Although Kennedy didn't plan to stay long back then, she realized that some of the children there needed professional assistance. And, she couldn't stop thinking about the work there after her role had ended. Her inner voice brought her back to Hunan amid protests by her parents who wanted her to stay back in Britain, she says.

Kennedy is glad that thanks to China's fast economic growth in the past years and the local government's growing charitable efforts, the center has seen huge improvements.

From a simple building with very basic facilities at the beginning, it has become an organization with two fully-equipped five-story wings, a sports field and a swimming pool.

The nonprofit provides all-round care for more than 160 orphans or disabled children who suffer from cerebral palsy, blindness and deafness, among other physical problems.

"We couldn't imagine that the place would become so good," says Kennedy of her thoughts a decade ago.

She says the nonprofit's goal is to help every orphaned or disabled person integrate into society like ordinary people so that they can feel at home. In addition, all members aged 16 and above are regarded as adults and need to be given suitable jobs.

"We've also organized the members into small families to let them feel the love. The children are happier, more confident and independent than before," says Kennedy.

Kennedy, as a volunteer, gets no salary from the organization except one free lunch a day.

According to her, though her parents had opposed her decision to give up well-paid jobs in Britain to do voluntary work in a faraway country, they gradually started to sup-port her.
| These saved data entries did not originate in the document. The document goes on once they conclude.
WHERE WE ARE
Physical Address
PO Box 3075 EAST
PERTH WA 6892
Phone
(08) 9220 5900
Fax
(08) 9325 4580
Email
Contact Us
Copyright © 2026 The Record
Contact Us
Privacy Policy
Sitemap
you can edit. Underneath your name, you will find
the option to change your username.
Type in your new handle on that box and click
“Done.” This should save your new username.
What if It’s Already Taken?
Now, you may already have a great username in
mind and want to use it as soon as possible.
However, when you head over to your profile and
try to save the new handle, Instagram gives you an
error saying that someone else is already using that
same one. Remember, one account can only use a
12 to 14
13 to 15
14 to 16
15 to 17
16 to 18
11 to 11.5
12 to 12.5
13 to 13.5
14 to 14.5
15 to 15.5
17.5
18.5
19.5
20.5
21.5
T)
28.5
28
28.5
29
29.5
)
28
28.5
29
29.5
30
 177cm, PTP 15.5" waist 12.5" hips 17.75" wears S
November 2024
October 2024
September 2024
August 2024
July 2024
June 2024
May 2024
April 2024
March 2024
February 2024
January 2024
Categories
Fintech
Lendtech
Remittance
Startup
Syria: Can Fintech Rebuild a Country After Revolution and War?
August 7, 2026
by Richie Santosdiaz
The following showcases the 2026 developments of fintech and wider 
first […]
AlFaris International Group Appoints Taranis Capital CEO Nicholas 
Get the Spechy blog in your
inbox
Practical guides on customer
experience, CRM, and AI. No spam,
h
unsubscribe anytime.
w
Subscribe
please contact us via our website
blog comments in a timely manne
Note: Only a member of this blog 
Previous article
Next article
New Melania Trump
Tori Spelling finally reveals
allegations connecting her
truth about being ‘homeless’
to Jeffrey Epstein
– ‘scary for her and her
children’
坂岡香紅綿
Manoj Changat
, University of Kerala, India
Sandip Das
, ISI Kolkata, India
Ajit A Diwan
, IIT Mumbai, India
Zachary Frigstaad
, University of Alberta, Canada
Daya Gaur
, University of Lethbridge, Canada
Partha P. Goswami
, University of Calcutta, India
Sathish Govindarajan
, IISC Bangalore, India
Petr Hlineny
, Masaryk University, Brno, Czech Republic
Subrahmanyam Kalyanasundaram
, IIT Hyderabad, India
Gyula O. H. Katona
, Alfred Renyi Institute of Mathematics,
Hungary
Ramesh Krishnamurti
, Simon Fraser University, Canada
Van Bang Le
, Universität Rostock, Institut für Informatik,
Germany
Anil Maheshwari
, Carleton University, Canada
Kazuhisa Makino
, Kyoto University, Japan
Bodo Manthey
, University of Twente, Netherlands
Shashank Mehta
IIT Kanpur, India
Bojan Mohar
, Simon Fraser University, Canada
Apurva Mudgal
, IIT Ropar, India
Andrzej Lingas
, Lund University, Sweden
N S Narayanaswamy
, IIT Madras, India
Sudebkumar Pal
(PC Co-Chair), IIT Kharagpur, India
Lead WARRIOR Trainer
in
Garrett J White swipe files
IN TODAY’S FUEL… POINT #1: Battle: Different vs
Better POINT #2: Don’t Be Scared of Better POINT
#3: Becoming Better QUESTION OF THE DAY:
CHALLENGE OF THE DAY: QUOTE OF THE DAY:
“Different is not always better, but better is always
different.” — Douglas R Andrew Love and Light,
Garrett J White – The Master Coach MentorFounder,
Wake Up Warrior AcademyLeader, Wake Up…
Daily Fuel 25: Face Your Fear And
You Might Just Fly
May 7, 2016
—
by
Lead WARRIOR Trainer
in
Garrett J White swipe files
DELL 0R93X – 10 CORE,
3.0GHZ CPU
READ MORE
They started to understand her better when she kept sending them photos and videos of her work in Hengyang, and finally paid her a visit in 2008.

Kennedy says she will continue her work here unless one day her parents need her to take care of them.

"I don't want to live for myself only. I wish to use my own resources to help other people, no matter where I am."

Wen Xinzheng and He Mao contributed to the story.